この店に入り、あの一回転させる間にそこまで考える頭脳。そして、一瞬にして死の境界線を見抜く嗅覚。
「す、すみません!お持ちしました!!」
「おー、ご苦労様です」
たかだかコイン100枚を受け取るその男の姿は、八丈島翔という男の底の深さを知らしめる出来事だった。
スタッフの男が平謝りしながら去っていく。翔が打っていた台は勿論稼働停止となっていた。その為翔はコイン100枚を持ち隣の台に移動する。
「それとな、ツキってのは歯車なんだ」
「歯車…?」
「そう歯車だ。一つ噛み合うだけで動き出す」
「どういう事よ」
「俺が最初に打っていた台を見てこの台を『これも壊れているかも!』と一回転だけさせてった奴いただろう」
「いたけどそれがどうかしたの?」
「それがこの台のツキの最後の歯車だ」
ソフィアは頭にハテナを浮かべながら、翔がコインを入れてレバーを叩く姿を見つめる。するといつものように動き出したリールはゆっくりと7を一つずつ三つのリールに止めていく。
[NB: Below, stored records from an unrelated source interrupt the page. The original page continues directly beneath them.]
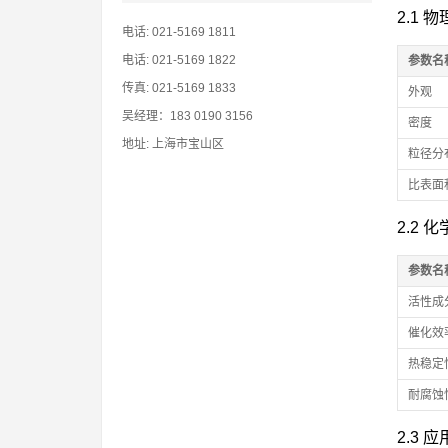
2.1 
电话: 021-5169 1811
电话: 021-5169 1822
参数名
传真: 021-5169 1833
外观
吴经理：183 0190 3156
密度
地址: 上海市宝山区
粒径分
比表面
2.2 
参数名
活性成
催化效
热稳定
耐腐蚀
2.3 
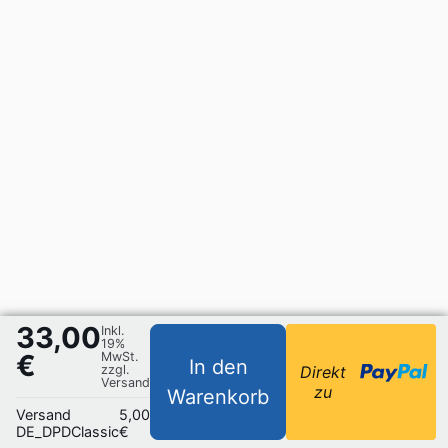
33,00
Inkl.
19%
€
MwSt.
In den
zzgl.
Direkt
Versand
zu
Warenkorb
Versand
5,00
DE_DPDClassic
€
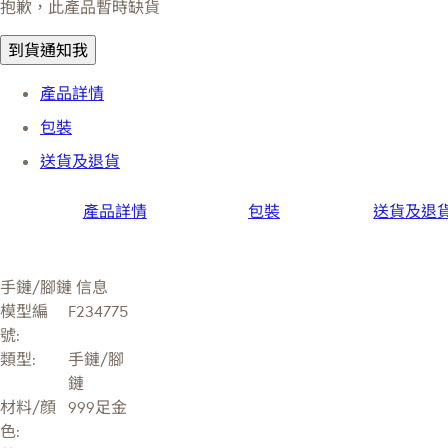
抱歉，此產品暫時缺貨
到貨通知我
產品詳情
包裝
送貨及退貨
產品詳情
包裝
送貨及退
手鏈/腳鏈 信息
模型編
F234775
號:
類型:
手鏈/腳
鏈
材料/顔
999足金
色:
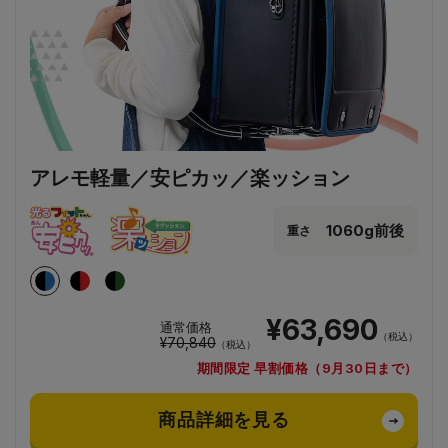
アレモ軽量／安ピカッ／楽ッション
1060g前後
重さ
¥63,690
通常価格
（税込）
¥70,840
（税込）
期間限定 早割価格（9月30日まで）
商品詳細を見る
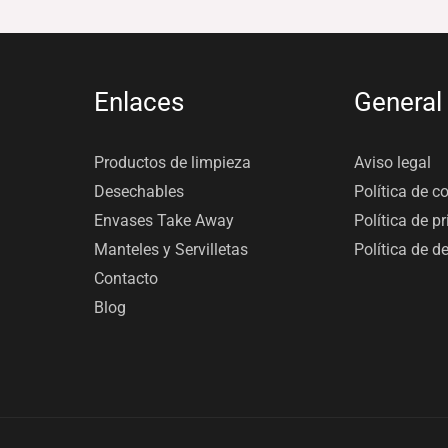
Enlaces
General
Productos de limpieza
Aviso legal
Desechables
Política de c
Envases Take Away
Política de p
Manteles y Servilletas
Política de d
Contacto
Blog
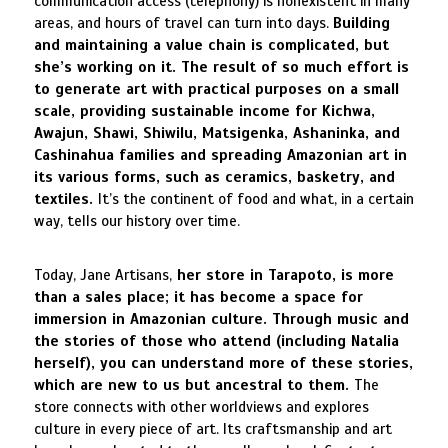
communication access (telephony) is nonexistent in many
areas, and hours of travel can turn into days.
Building
and maintaining a value chain is complicated, but
she’s working on it. The result of so much effort is
to generate art with practical purposes on a small
scale, providing sustainable income for Kichwa,
Awajun, Shawi, Shiwilu, Matsigenka, Ashaninka, and
Cashinahua families and spreading Amazonian art in
its various forms, such as ceramics, basketry, and
textiles.
It’s the continent of food and what, in a certain
way, tells our history over time.
Today, Jane Artisans,
her store in Tarapoto, is more
than a sales place; it has become a space for
immersion in Amazonian culture. Through music and
the stories of those who attend (including Natalia
herself), you can understand more of these stories,
which are new to us but ancestral to them.
The
store connects with other worldviews and explores
culture in every piece of art. Its craftsmanship and art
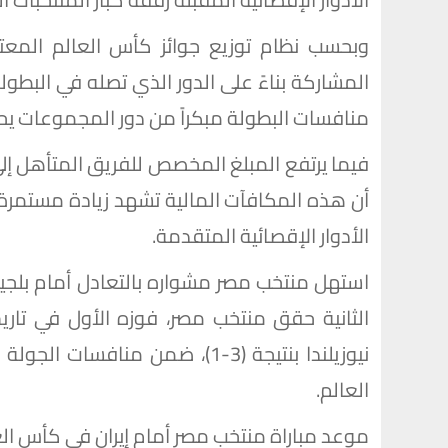
وبحسب نظام توزيع جوائز كأس العالم المعتم
المشاركة بناءً على الدور الذي تصله في البطول
منافسات البطولة مبكراً من دور المجموعات يحصل على 9 ملايين دو
أن هذه المكافآت المالية تشهد زيادة مستمرة 
الأدوار الإقصائية المتقدمة.
استهل منتخب مصر مشواره بالتعادل أمام بلجيك
الثانية حقق منتخب مصر، فوزه الأول في تار
نيوزيلندا بنتيجة (3-1)، ضمن م
العالم.
موعد مباراة منتخب مصر أمام إيران في كأس العالم 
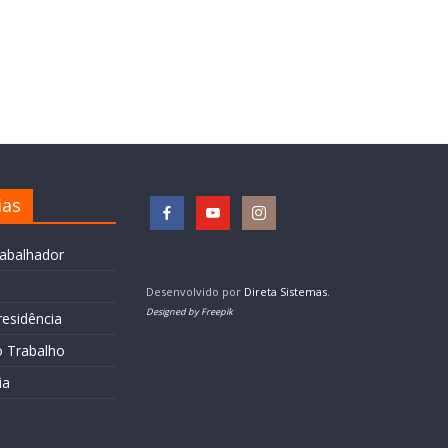
ias
rabalhador
Desenvolvido por
Direta Sistemas
.
Designed by Freepik
residência
o Trabalho
ia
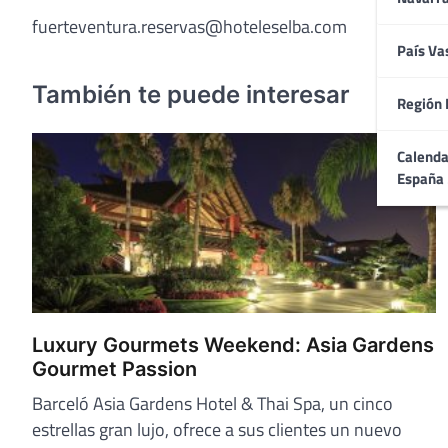
fuerteventura.reservas@hoteleselba.com
País Va
También te puede interesar
Región 
Calenda
España
Luxury Gourmets Weekend: Asia Gardens
Gourmet Passion
Barceló Asia Gardens Hotel & Thai Spa, un cinco
estrellas gran lujo, ofrece a sus clientes un nuevo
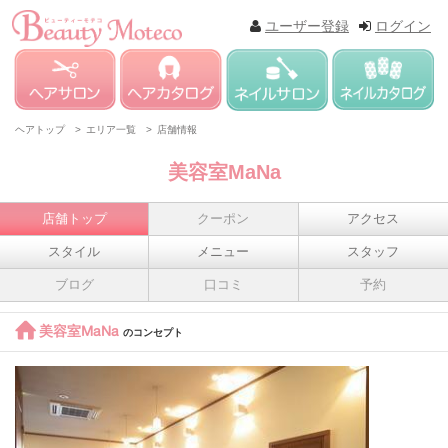
ユーザー登録
ログイン
ヘアトップ >
エリア一覧 >
店舗情報
美容室MaNa
店舗トップ
クーポン
アクセス
スタイル
メニュー
スタッフ
ブログ
口コミ
予約
美容室MaNa
のコンセプト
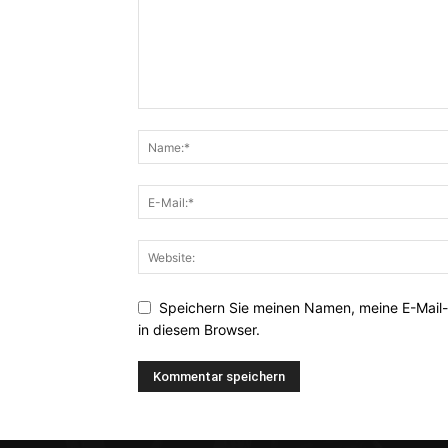
Speichern Sie meinen Namen, meine E-Mail
in diesem Browser.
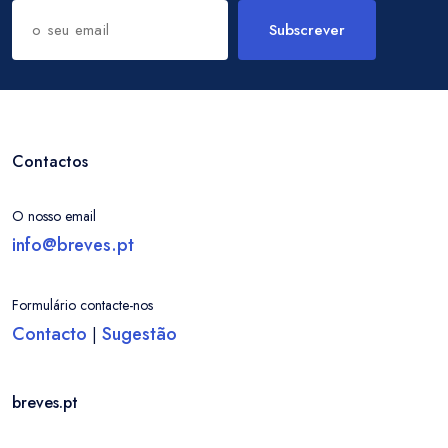
Subscrever
Contactos
O nosso email
info@breves.pt
Formulário contacte-nos
Contacto
Sugestão
|
breves.pt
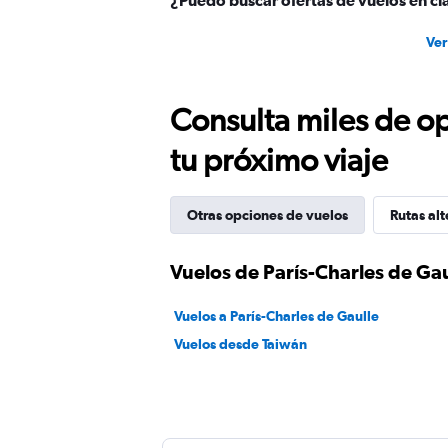
¿Puedo buscar ofertas de vuelos en cla
Ver
Consulta miles de op
tu próximo viaje
Otras opciones de vuelos
Rutas alt
Vuelos de París-Charles de Gau
Vuelos a París-Charles de Gaulle
Vuelos desde Taiwán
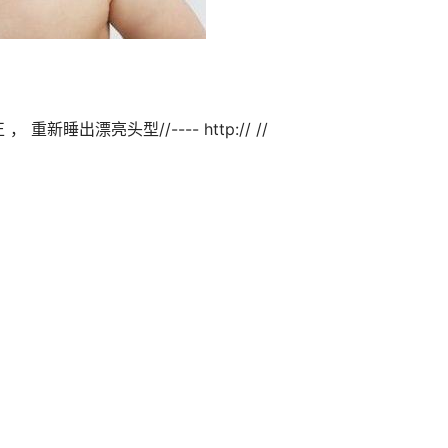
---- http:// //                                
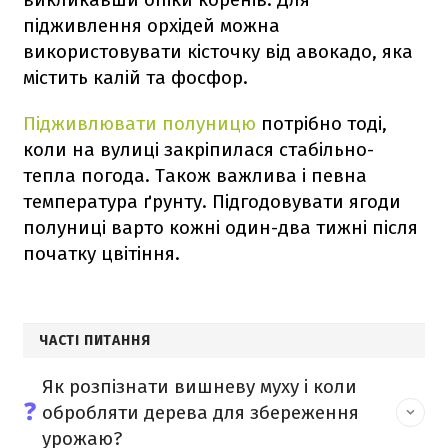
підживлення орхідей можна
використовувати кісточку від авокадо, яка
містить калій та фосфор.
Підживлювати полуницю
потрібно тоді,
коли на вулиці закріпилася стабільно-
тепла погода. Також важлива і певна
температура ґрунту. Підгодовувати ягоди
полуниці варто кожні один-два тижні після
початку цвітіння.
ЧАСТІ ПИТАННЯ
Як розпізнати вишневу муху і коли
❓
обробляти дерева для збереження
урожаю?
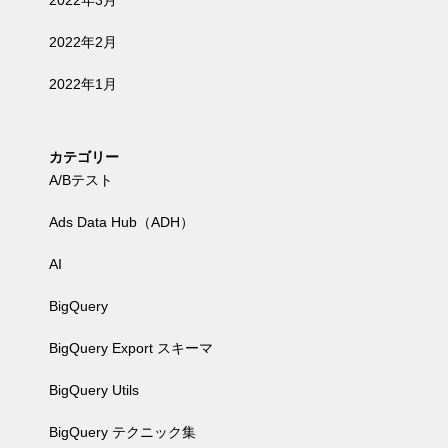
2022年3月
2022年2月
2022年1月
カテゴリー
A/Bテスト
Ads Data Hub（ADH）
AI
BigQuery
BigQuery Export スキーマ
BigQuery Utils
BigQuery テクニック集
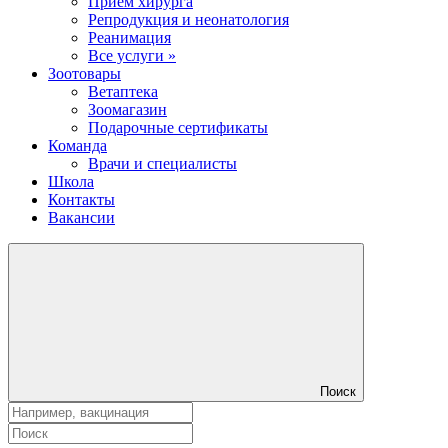
Прием хирурга
Репродукция и неонатология
Реанимация
Все услуги »
Зоотовары
Ветаптека
Зоомагазин
Подарочные сертификаты
Команда
Врачи и специалисты
Школа
Контакты
Вакансии
Поиск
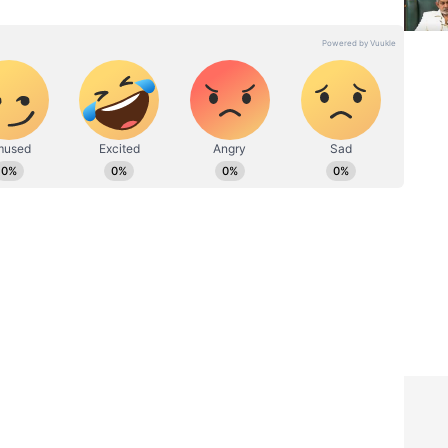
 ವಿಭಾಗದಲ್ಲಿ ಉಪ ಸಂಪಾದಕ. ಕಳೆದ 8 ವರ್ಷಗಳಿಂದ ಮಾಧ್ಯಮ
ು ಬೆಂಗಳೂರಿನಲ್ಲಿ. ಸ್ನಾತಕೋತ್ತರ ಪದವಿಯನ್ನು ಬೆಂಗಳೂರು
ರದರ್ಶನದಲ್ಲಿ ಇಂಟರ್ನ್‌ಶಿಪ್ ನಿರ್ವಹಣೆ. ಪ್ರಜಾವಾಣಿ ಮತ್ತು
ಹಗಾರ ಹಾಗೂ ಕಂಟೆಂಟ್ ಡೆವಲಪರ್ ಆಗಿ ಕೆಲಸ ಮಾಡಿದ್ದೇನೆ.
ಿ. ಸಿನಿಮಾ ವೀಕ್ಷಿಸುವುದು, ಸಂಗೀತ ಕೇಳುವುದು ಮತ್ತು ಕ್ರೀಡೆ ನೆಚ್ಚಿನ
ಮನ್ಮಥ
ಜಗಪತಿ ಬಾಬು ಮೊದಲ ಕ್ರಶ್
 ಆ
ಯಾರು ಗೊತ್ತಾ? ಲವ್
ಿ ಬಾಬು!
ಸ್ಟೋರಿಯಲ್ಲಿದೆ ಮೈಂಡ್‌
ಬ್ಲೋಯಿಂಗ್ ಟ್ವಿಸ್ಟ್!
ೇಗಿದೆ ಎಂದರೆ, ಸಿನಿಮಾ ಗೆದ್ದ ಮೇಲೂ ಹೋರಾಡಬೇಕಾಗಿದೆ. ಮೊದಲ
‌ಗೆ ಬರುವುದಿಲ್ಲ. ರಾಮ್ ಚರಣ್ ಅಭಿಮಾನಿಗಳು ಬರುತ್ತಾರೆ.
ಯಸುವ ವಿರೋಧಿಗಳು ಬರುತ್ತಾರೆ. 'ಪೆದ್ದಿ' ಸಿನಿಮಾಗೆ ಮೊದಲ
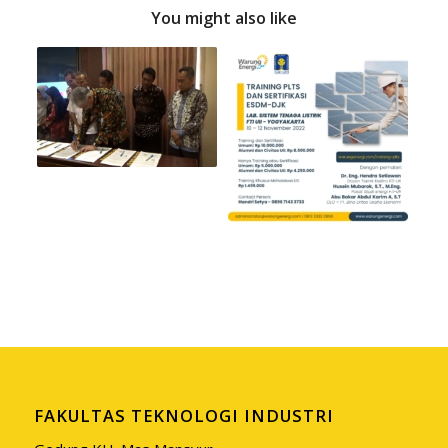
You might also like
FAKULTAS TEKNOLOGI INDUSTRI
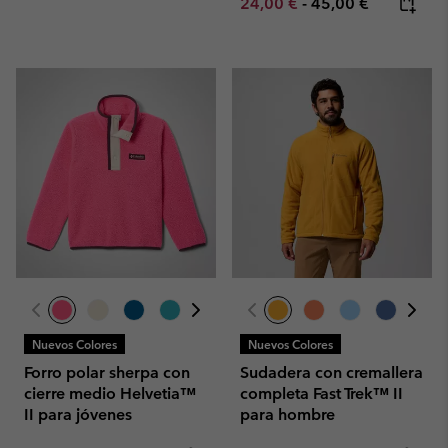
Minimum sale price:
Maximum price:
24,00 €
-
45,00 €
Nuevos Colores
Nuevos Colores
Forro polar sherpa con
Sudadera con cremallera
cierre medio Helvetia™
completa Fast Trek™ II
II para jóvenes
para hombre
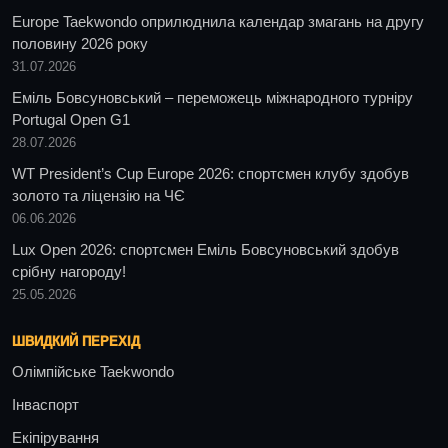
Europe Taekwondo оприлюднила календар змагань на другу
половину 2026 року
31.07.2026
Еміль Бовсуновський – переможець міжнародного турніру
Portugal Open G1
28.07.2026
WT President’s Cup Europe 2026: спортсмен клубу здобув
золото та ліцензію на ЧЄ
06.06.2026
Lux Open 2026: спортсмен Еміль Бовсуновський здобув
срібну нагороду!
25.05.2026
ШВИДКИЙ ПЕРЕХІД
Олімпійське Taekwondo
Інваспорт
Екіпірування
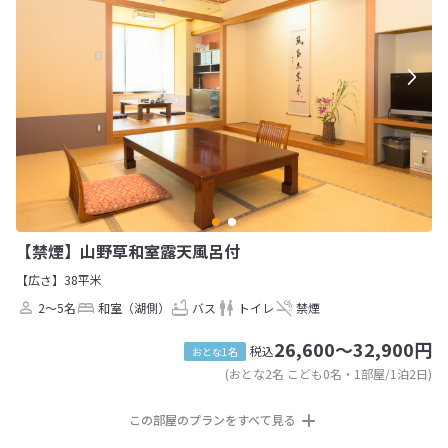
【禁煙】山野草和室露天風呂付
【広さ】38平米
2～5名
和室（湖側）
バス
トイレ
禁煙
26,600～32,900円
税込
おとな1名
(おとな2名 こども0名・1部屋/1泊2日)
この部屋のプランをすべて見る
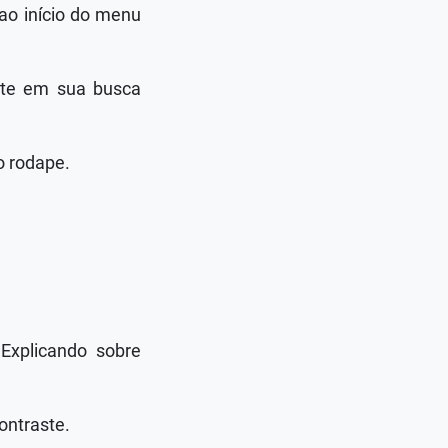
ao início do menu
ente em sua busca
o rodape.
Explicando sobre
ontraste.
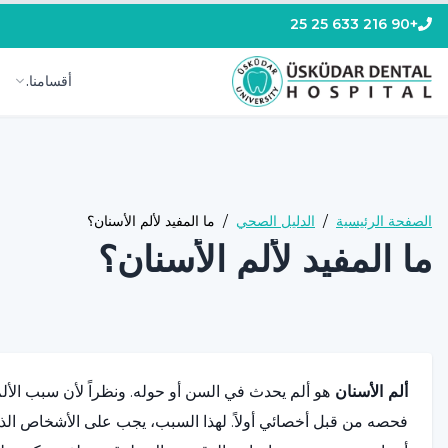
+90 216 633 25 25
أقسامنا.
الصفحة الرئيسية
/
الدليل الصحي
/
ما المفيد لألم الأسنان؟
ما المفيد لألم الأسنان؟
ألم الأسنان
هو ألم يحدث في السن أو حوله. ونظراً لأن سبب الأل
فحصه من قبل أخصائي أولاً. لهذا السبب، يجب على الأشخاص ال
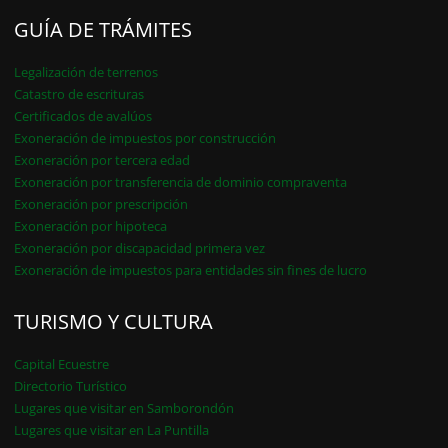
GUÍA DE TRÁMITES
Legalización de terrenos
Catastro de escrituras
Certificados de avalúos
Exoneración de impuestos por construcción
Exoneración por tercera edad
Exoneración por transferencia de dominio compraventa
Exoneración por prescripción
Exoneración por hipoteca
Exoneración por discapacidad primera vez
Exoneración de impuestos para entidades sin fines de lucro
TURISMO Y CULTURA
Capital Ecuestre
Directorio Turístico
Lugares que visitar en Samborondón
Lugares que visitar en La Puntilla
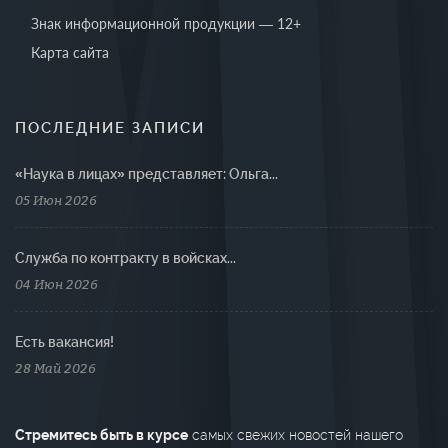
Знак информационной продукции — 12+
Карта сайта
ПОСЛЕДНИЕ ЗАПИСИ
«Наука в лицах» представляет: Ольга...
05 Июн 2026
Cлужба по контракту в войсках...
04 Июн 2026
Есть вакансия!
28 Май 2026
Стремитесь быть в курсе
самых свежих новостей нашего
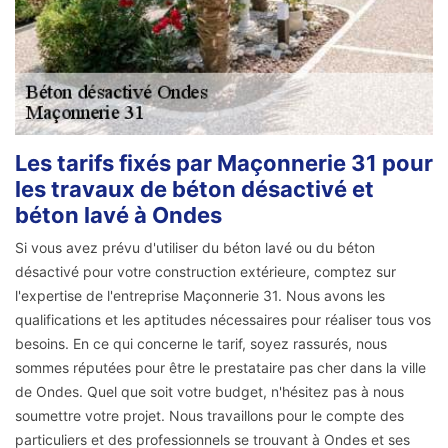
Les tarifs fixés par Maçonnerie 31 pour
les travaux de béton désactivé et
béton lavé à Ondes
Si vous avez prévu d'utiliser du béton lavé ou du béton
désactivé pour votre construction extérieure, comptez sur
l'expertise de l'entreprise Maçonnerie 31. Nous avons les
qualifications et les aptitudes nécessaires pour réaliser tous vos
besoins. En ce qui concerne le tarif, soyez rassurés, nous
sommes réputées pour être le prestataire pas cher dans la ville
de Ondes. Quel que soit votre budget, n'hésitez pas à nous
soumettre votre projet. Nous travaillons pour le compte des
particuliers et des professionnels se trouvant à Ondes et ses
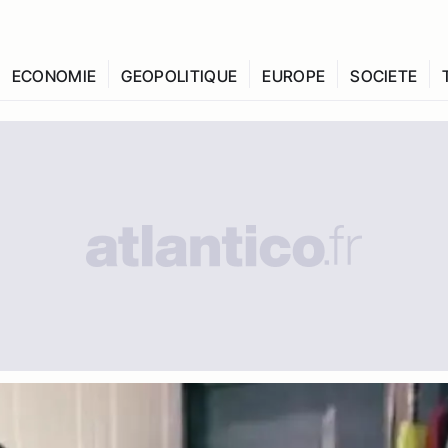
ECONOMIE
GEOPOLITIQUE
EUROPE
SOCIETE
こんな事が有り得るのか。翔は能力を使っていない。それは能力を与えたソフィア自身が分かっている。
「な、歯車が回り出した。ツキは俺に降りてきたんだよ」
ソフィアはこの男の本質をまだ分かっていなかった。能力なんてものはただの飾り。装飾品に過ぎない。これこそがこの男の本質。これが『博才』。